Исходной примирительной позиции Мендельсона соответствует его оценка современных ему евреев. Если у него уже проявляется тенденция оценивать их по шкале христианских ценностей, то его взгляд по-прежнему остается снисходительным и понимающим:

«Гнет, под которым мы живем уже столько столетий, лишил наши души мужества. В этом нет нашей вины, но мы не можем отрицать, что естественное стремление к свободе не находит среди нас своего проявления. Оно превратилось в монашескую добродетель и выражается лишь в молитвах и страданиях, но не в активных действиях… »

В другом сочинении он призывал своих единоверцев:

«О, братья мои! Вы до сих пор слишком много страдали под гнетом нетерпимости и, возможно, вы подумали, что испытаете своеобразное удовлетворение, заставляя терпеть тот же самый гнет тех из вас, кто оказался у вас в зависимости. Месть ищет для себя объект, и если она не может обратиться вовне, она начинает грызть собственную плоть… О, братья мои, следуйте примеру любви, подобно тому, как до сих пор вы следовали примеру ненависти! Подражайте добродетелям других народов, как вы считали себя обязанными подражать их порокам! Если вы хотите, чтобы вас щадили, терпели и поддерживали, вы сами должны щадить, быть терпимыми и оказывать поддержку; любите и вас полюбят!»
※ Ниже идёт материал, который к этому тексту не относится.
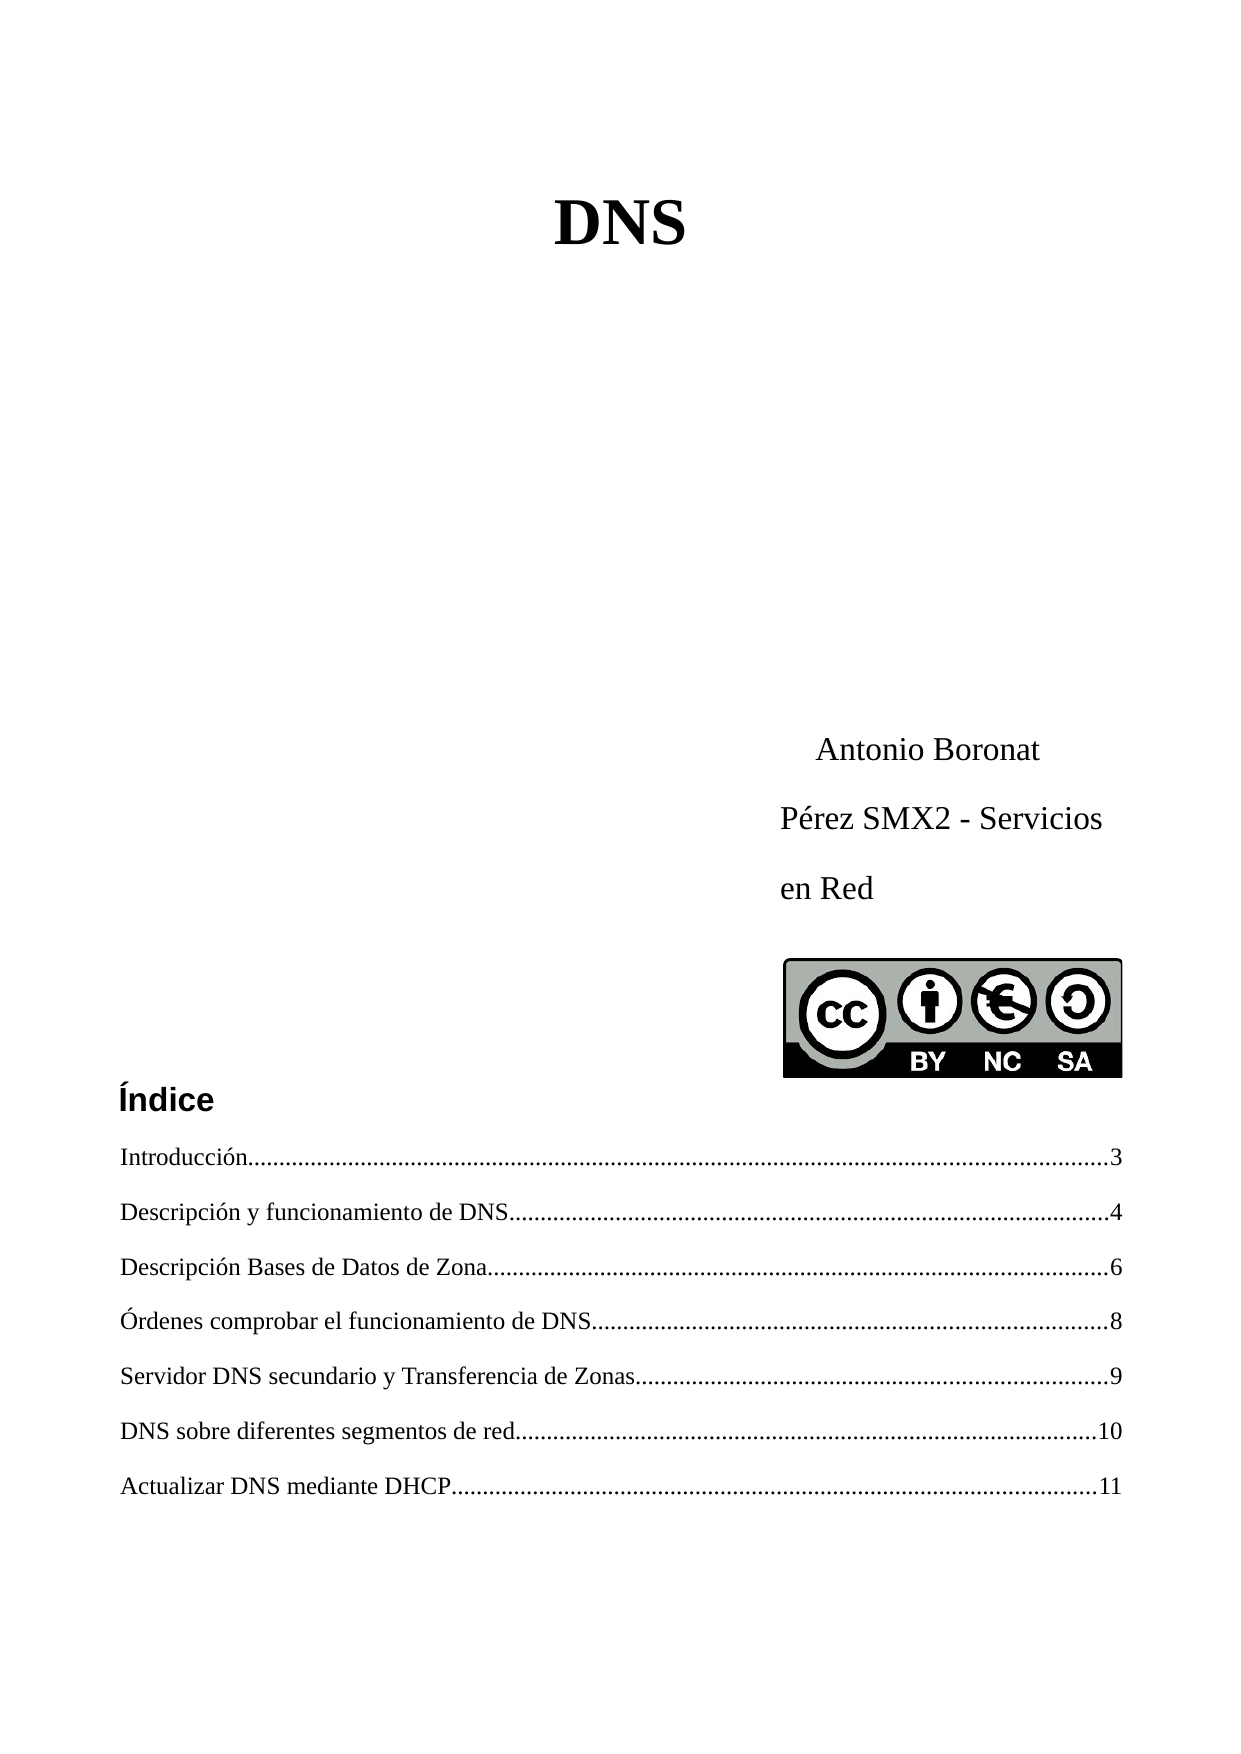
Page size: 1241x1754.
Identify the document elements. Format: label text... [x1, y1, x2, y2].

text DNS [554, 182, 1122, 259]
text Antonio Boronat Pérez SMX2 - Servicios en Red [780, 729, 1122, 906]
picture [783, 958, 1123, 1078]
text Índice [118, 1080, 1122, 1118]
Следует ли добавлять, что эти пожелания, или эти заблуждения века Просвещения, не нашли своего воплощения? «Гнет нетерпимости» был преодолен, но за это евреев не стали больше любить, и не возникло взаимной любви. Непосредственные потомки Мендельсона, его дети, обратились в христианство, разумеется, не задумываясь ни на мгновение о том, чтобы продолжать соблюдение древних правил; напротив, они всеми способами постарались уничтожить даже память о них. Отсюда возникает то непримиримое отношение, которое проявляют эти евреи, эти бывшие иудеи, богатые и просвещенные, к своим обездоленным собратьям. Но об этом речь пойдет ниже.
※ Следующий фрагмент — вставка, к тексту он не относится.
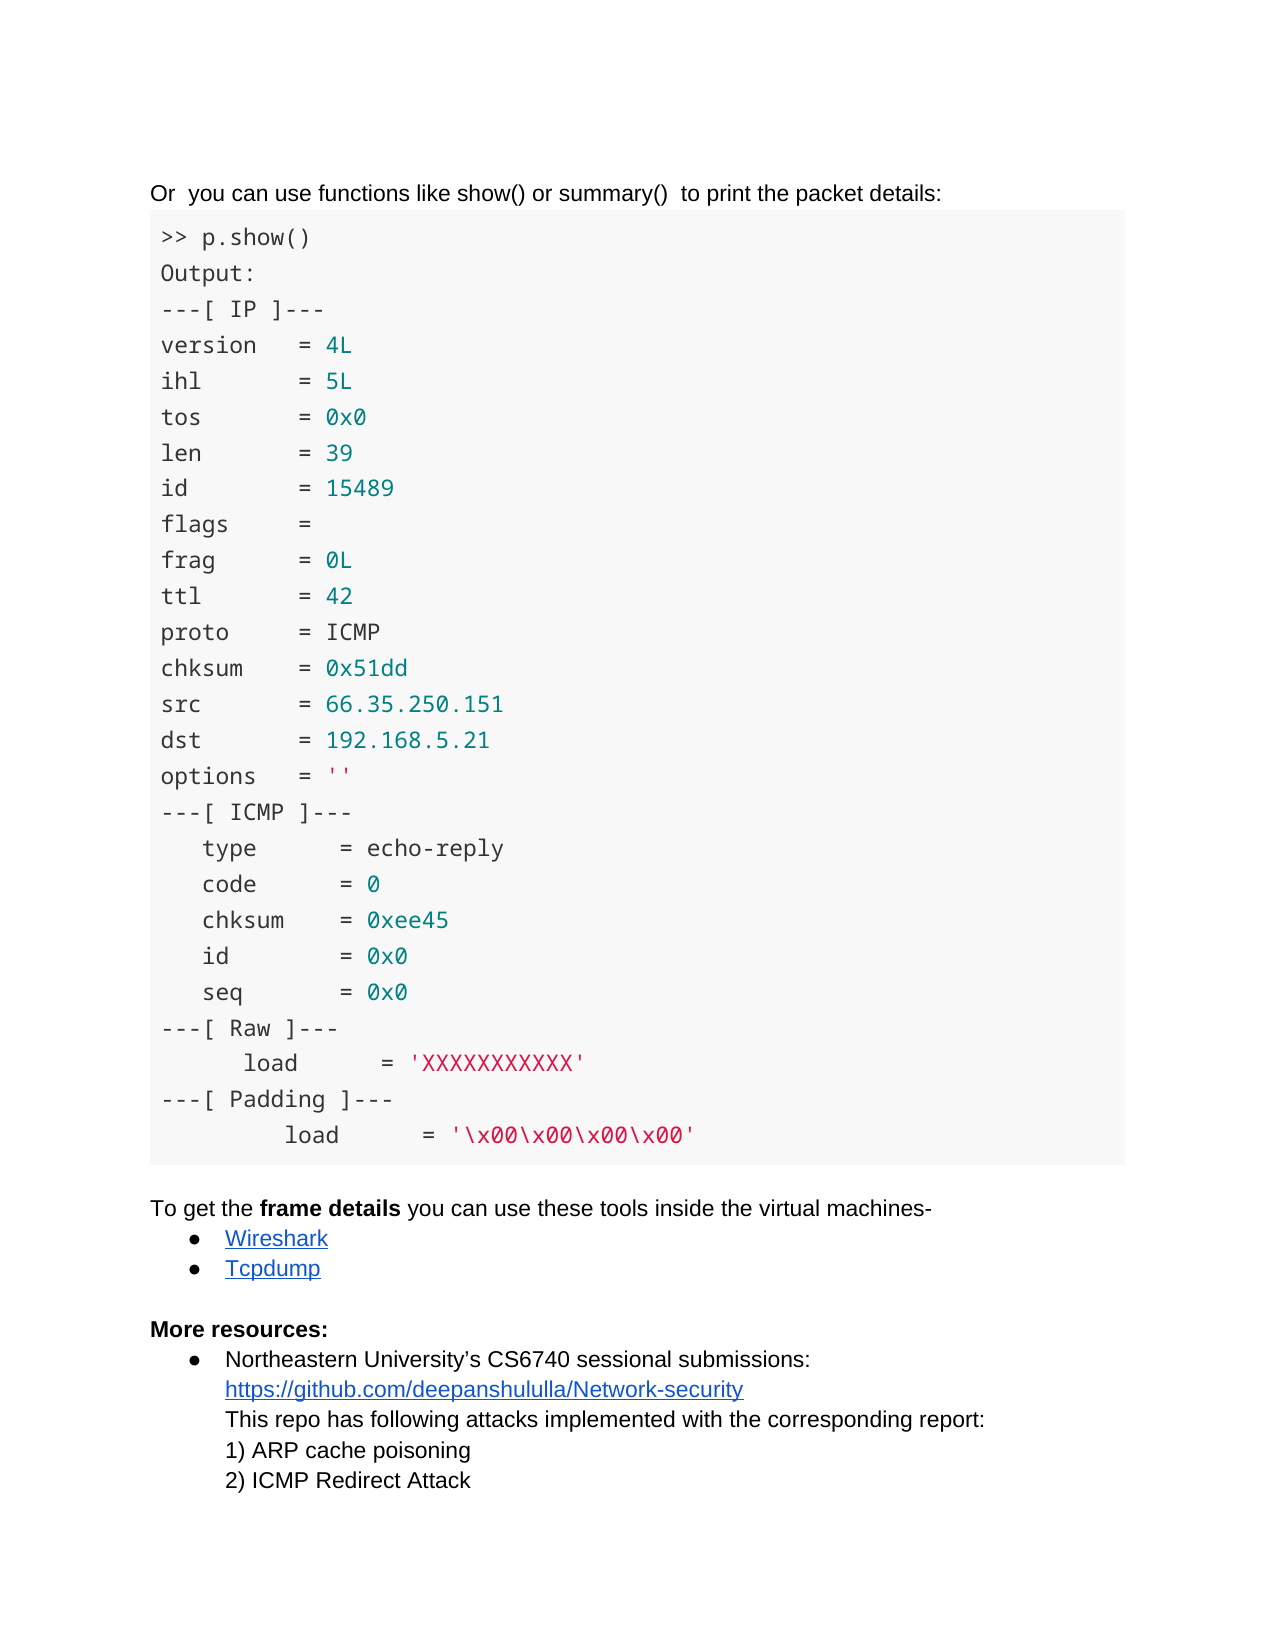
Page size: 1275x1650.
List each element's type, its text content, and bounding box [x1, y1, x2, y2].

table_header >> p.show() Output: ---[ IP ]--- version = 4L ihl = 5L tos = 0x0 len = 39 id = 15489 flags = frag = 0L ttl = 42 proto = ICMP chksum = 0x51dd src = 66.35.250.151 dst = 192.168.5.21 options = '' ---[ ICMP ]--- type = echo-reply code = 0 chksum = 0xee45 id = 0x0 seq = 0x0 ---[ Raw ]--- load = 'XXXXXXXXXXX' ---[ Padding ]--- load = '\x00\x00\x00\x00' [150, 210, 1125, 1165]
list Wireshark [187, 1225, 1125, 1252]
text This repo has following attacks implemented with the corresponding report: [225, 1406, 1125, 1433]
list Tcpdump [187, 1255, 1125, 1282]
text 2) ICMP Redirect Attack [225, 1467, 1125, 1493]
text To get the frame details you can use these tools inside the virtual machines- [150, 1195, 1125, 1221]
list Northeastern University’s CS6740 sessional submissions: https://github.com/deepanshululla/Network-security [187, 1346, 1125, 1403]
text Or you can use functions like show() or summary() to print the packet details: [150, 180, 1125, 207]
text 1) ARP cache poisoning [225, 1437, 1125, 1463]
text More resources: [150, 1316, 1125, 1342]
Немецкая философия и евреи

Мозес Мендельсон завершает эру докантианской немецкой философии. С его смертью в 1786 году, казалось, изменилась эпоха. Германия освободилась от иностранных влияний, в стране кипела необыкновенно активная интеллектуальная деятельность, проявлявшая свою самобытность во всех сферах. Германия вновь обрела уверенность в себе и отныне гордилась тем, что это «страна поэтов и мыслителей» («das Land der Dichler und Denket» – знаменитая аллитерационная формула из «Поэзии и правды» Гете, которую тот в свою очередь заимствовал у близкого ему веймарского писателя Музеуса. – Прим. ред. ). Но это уже была совсем иная эпоха, чем та, когда Лессинг выступал в защиту евреев. Все происходит таким образом, как если бы новый этап самосознания одновременно с оживлением национального чувства возбуждал по их адресу растущую враждебность. В еще большей степени, чем поэты, чем Гердер и Гете, против «избранного народа» выступили великие философы, используя для своих нападок любые средства, даже сочинения Мендельсона.
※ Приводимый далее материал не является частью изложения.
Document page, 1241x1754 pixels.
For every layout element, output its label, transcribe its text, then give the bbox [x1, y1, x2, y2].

Нетрудно понять, почему это произошло. Во многих отношениях немецкая классическая философия вышла из теологии Лютера, представляя собой ее своебразный прогрессивный светский вариант. Мы видели, как подобные процессы подготавливают почву для антиеврейской пропаганды. К этому добавилось непосредственное влияние на немецкую религиозную мысль теологии с другого берега Ла-Манша. Необходимо учесть и влияние специфической антисемитской традиции, культивировавшейся в немецких университетах (в первом томе нашего труда мы назвали эту традицию «форсированным антисемитизмом»), сочетавшейся с тем, что мы рискнем обозначить как выводы, логически вытекающие из учения Лютера. В результате становится ясно, почему концептуальные конструкции Канта и Гегеля местами оказались запятнаны чрезмерной антиеврейской озлобленностью.